Ten Bejeweled jest dla mnie jak wąż na Nokii – nieśmiertelny.

6 Comments

  1. ha! przebijam, mam ponad 500 tysięcy w classic mode 😉

  2. To nie przebijasz, bo ja mam w trybie Blitz, czyli minutowym. Bez bonusów, bo nie używam FB connecta.

    BTW zaczynam znów blogować.

    • fajnie, będzie co czytać 😉

      a blitza jeszcze nie próbowałem

  3. Nareszcie kogoś naprawdę sensownego będzie można czytać!

    W 2011 roku rządził dalej Rock Band, wprowadzając parę zmian do gameplay’u, nowy sprzęt do grania i publikując naprawdę dobre DLC.Z innych gier jest na pewno Skyrim, trzecie Gearsy, które są świetnym zakończeniem trylogii, Forza Motorsport 4 po raz kolejny przytarła nosa GT, a Battlefield 3 przejął w multiplayerową komorę mojego serca. Mam jednak kaca moralnego, że w tak dużo gier w zeszłym roku nie grałem [*]
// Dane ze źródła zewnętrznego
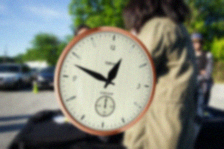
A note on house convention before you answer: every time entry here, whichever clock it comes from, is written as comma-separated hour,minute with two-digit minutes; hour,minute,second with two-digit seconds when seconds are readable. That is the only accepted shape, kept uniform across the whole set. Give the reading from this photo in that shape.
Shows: 12,48
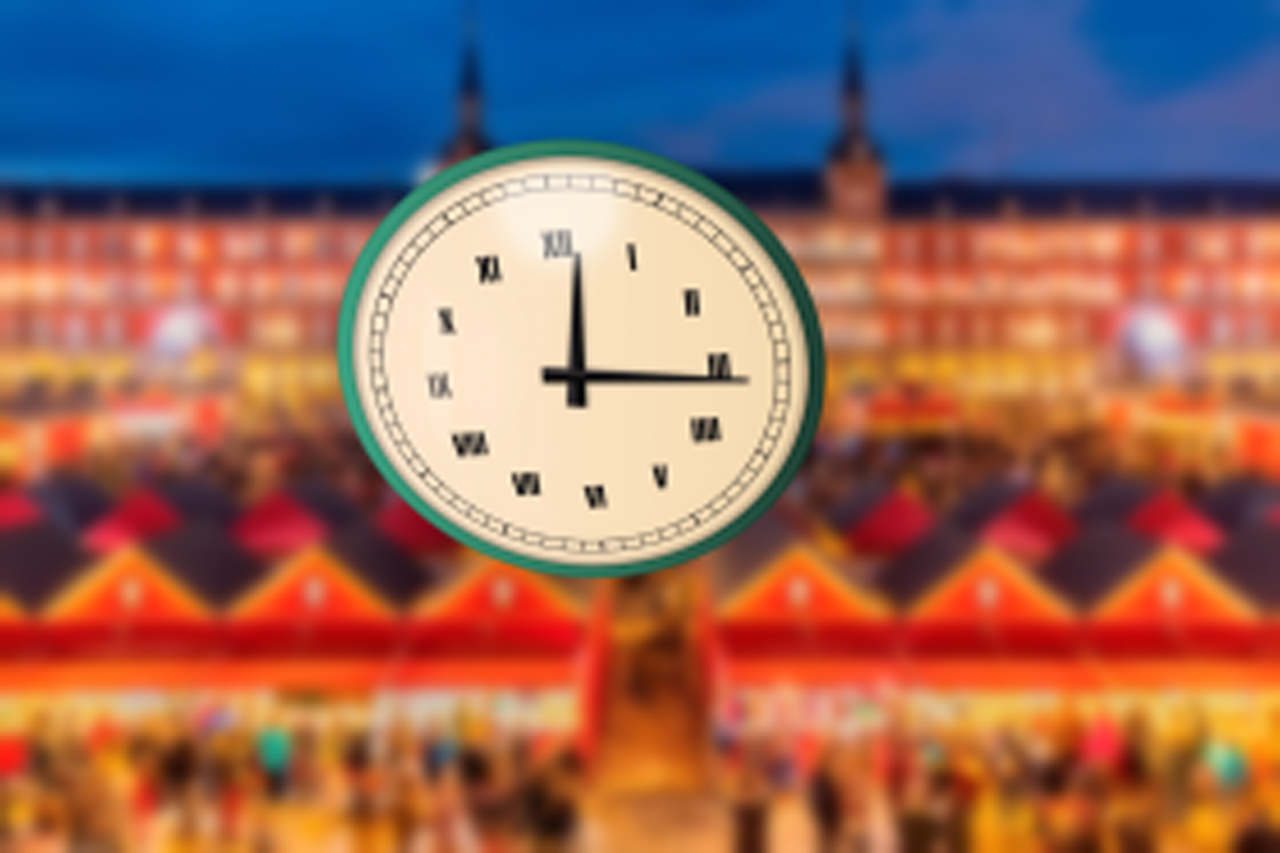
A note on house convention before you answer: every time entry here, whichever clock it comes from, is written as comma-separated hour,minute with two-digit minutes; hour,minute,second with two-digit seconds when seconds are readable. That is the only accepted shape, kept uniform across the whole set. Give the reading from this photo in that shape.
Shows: 12,16
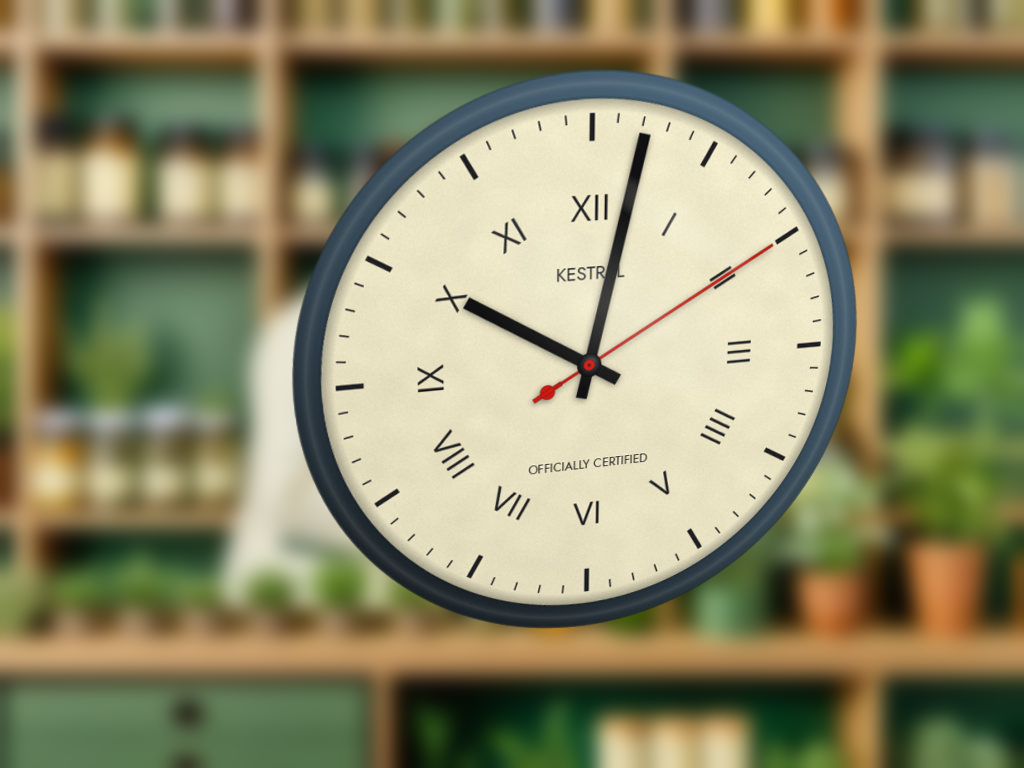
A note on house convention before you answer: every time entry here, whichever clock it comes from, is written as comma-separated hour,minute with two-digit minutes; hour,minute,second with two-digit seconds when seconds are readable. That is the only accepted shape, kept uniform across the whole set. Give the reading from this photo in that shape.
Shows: 10,02,10
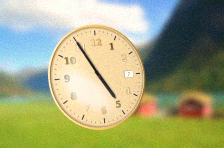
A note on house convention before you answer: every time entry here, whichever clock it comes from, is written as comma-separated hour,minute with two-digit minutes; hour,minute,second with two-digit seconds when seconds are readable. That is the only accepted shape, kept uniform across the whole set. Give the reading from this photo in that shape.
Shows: 4,55
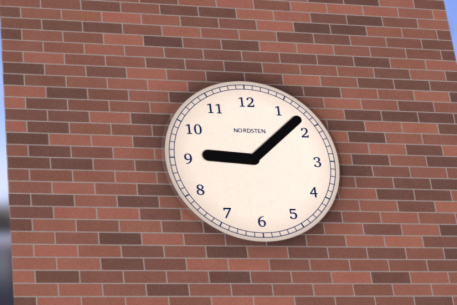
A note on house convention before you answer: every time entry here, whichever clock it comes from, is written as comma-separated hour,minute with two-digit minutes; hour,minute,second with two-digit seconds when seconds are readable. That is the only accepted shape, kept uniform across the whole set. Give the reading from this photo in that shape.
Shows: 9,08
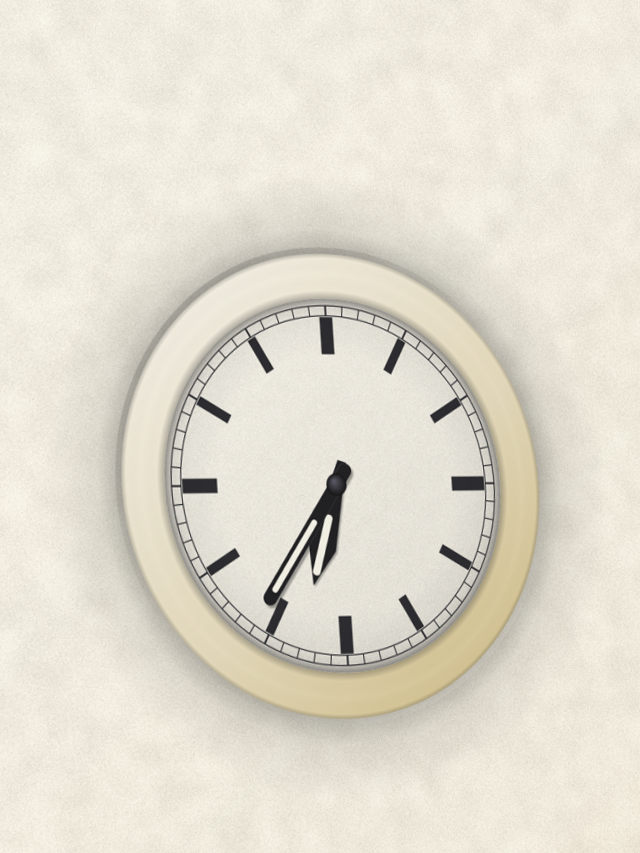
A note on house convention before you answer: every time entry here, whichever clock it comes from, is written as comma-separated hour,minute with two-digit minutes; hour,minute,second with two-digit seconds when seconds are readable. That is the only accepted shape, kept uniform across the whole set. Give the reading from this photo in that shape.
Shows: 6,36
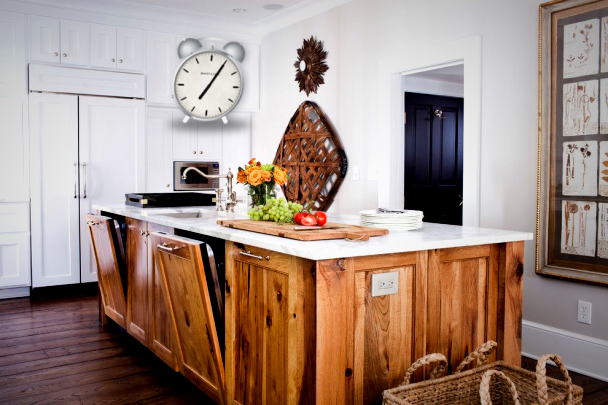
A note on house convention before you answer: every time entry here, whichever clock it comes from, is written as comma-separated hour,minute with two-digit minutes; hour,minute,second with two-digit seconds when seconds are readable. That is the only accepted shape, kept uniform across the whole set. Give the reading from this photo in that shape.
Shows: 7,05
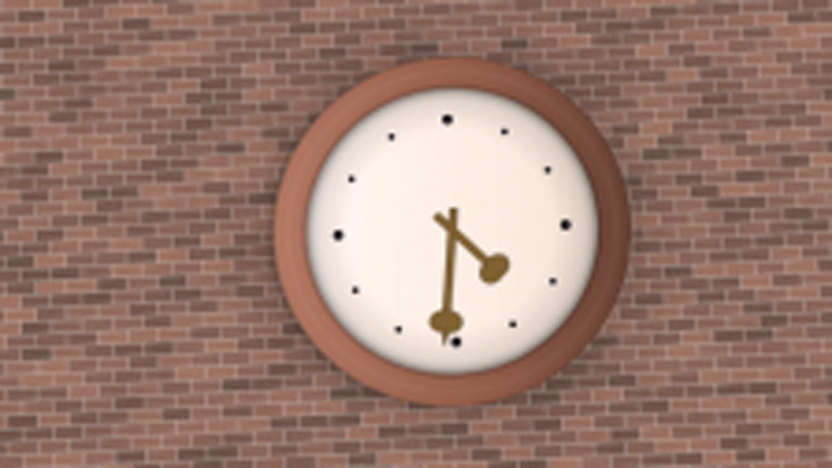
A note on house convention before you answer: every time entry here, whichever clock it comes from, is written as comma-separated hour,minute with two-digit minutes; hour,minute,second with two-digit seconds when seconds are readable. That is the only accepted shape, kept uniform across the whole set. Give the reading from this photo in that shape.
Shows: 4,31
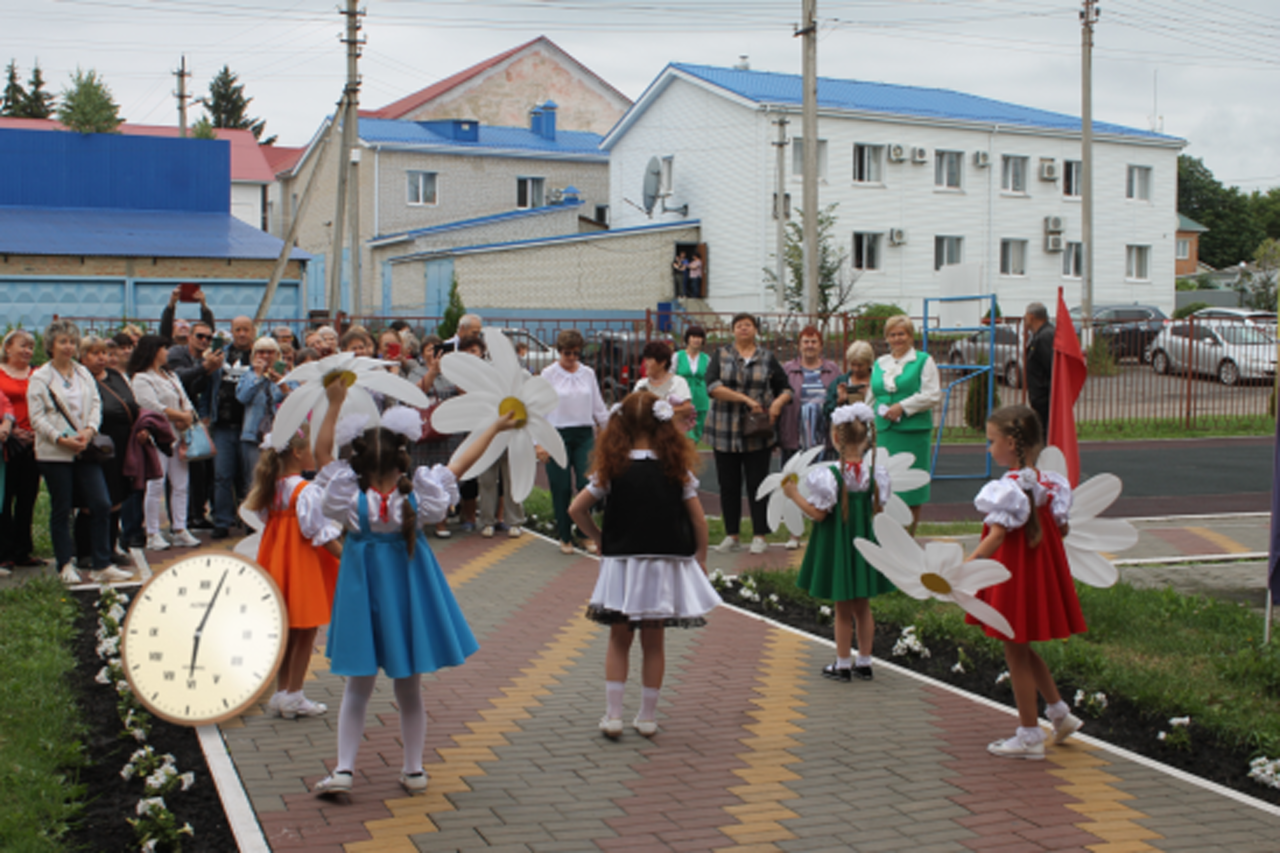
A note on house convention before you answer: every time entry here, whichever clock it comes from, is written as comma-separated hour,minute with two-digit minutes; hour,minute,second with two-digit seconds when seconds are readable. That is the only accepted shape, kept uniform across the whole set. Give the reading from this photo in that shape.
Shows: 6,03
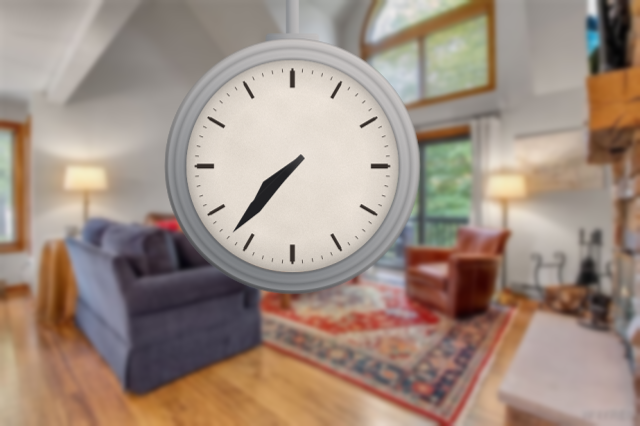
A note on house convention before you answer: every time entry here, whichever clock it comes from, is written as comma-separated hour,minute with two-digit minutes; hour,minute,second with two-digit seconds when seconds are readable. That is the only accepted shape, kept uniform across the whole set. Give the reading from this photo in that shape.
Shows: 7,37
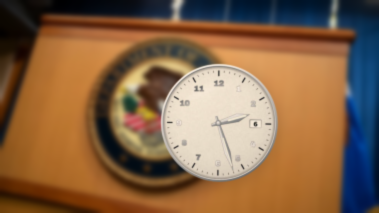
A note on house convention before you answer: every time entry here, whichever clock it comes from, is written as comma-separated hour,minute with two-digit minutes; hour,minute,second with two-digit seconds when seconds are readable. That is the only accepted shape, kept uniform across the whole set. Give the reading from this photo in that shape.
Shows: 2,27
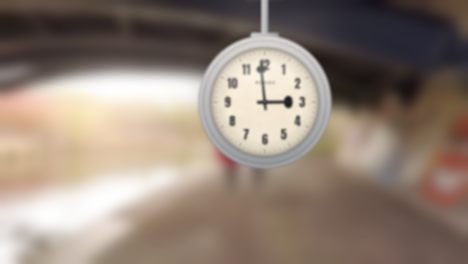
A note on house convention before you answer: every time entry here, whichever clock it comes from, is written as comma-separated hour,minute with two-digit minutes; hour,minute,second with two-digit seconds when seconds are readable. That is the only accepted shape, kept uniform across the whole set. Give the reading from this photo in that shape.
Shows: 2,59
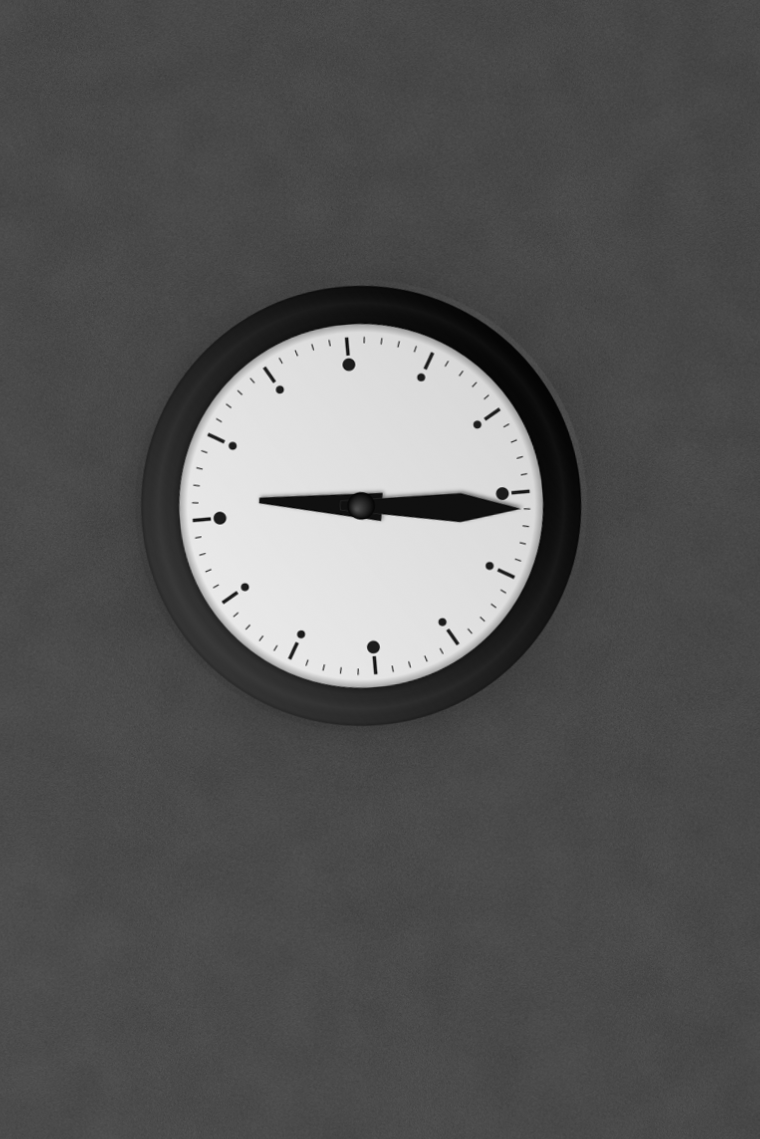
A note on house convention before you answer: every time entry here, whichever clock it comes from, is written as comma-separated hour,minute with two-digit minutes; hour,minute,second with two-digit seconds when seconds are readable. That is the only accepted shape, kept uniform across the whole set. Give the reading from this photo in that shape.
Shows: 9,16
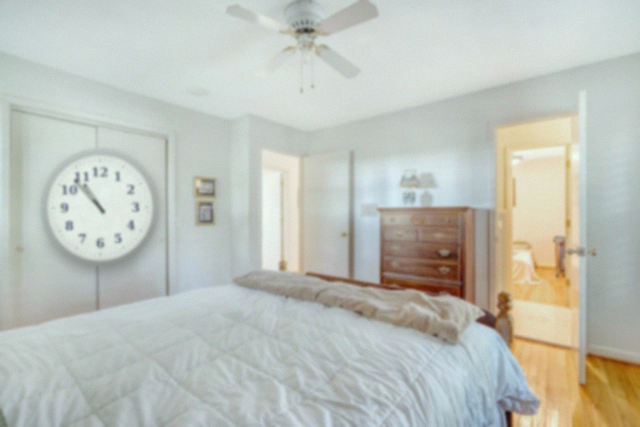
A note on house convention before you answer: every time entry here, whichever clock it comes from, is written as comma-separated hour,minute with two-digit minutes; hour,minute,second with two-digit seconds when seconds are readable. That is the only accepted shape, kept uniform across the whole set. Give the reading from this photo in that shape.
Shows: 10,53
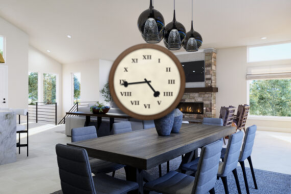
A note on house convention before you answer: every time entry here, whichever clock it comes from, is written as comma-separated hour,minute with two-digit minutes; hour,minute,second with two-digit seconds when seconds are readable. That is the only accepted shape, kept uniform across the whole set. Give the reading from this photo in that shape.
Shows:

  4. Uwielbiam tego typu wpisy – cisza przez 1,5 roku i nagle z grubej rury, wracamy jak gdyby nigdy nic ;D

    A co do grania na iPhone’ie, troche sie zawiodłem, bo to był główny cel, dla którego go kupiłem – zabijanie nudy na wykład. Jednak dość szybko mi się znudziło, trochę w Angry Birds pograłem, trochę w Cat Physics, ale to wszystko. Może faktycznie Bejeweled spróbować?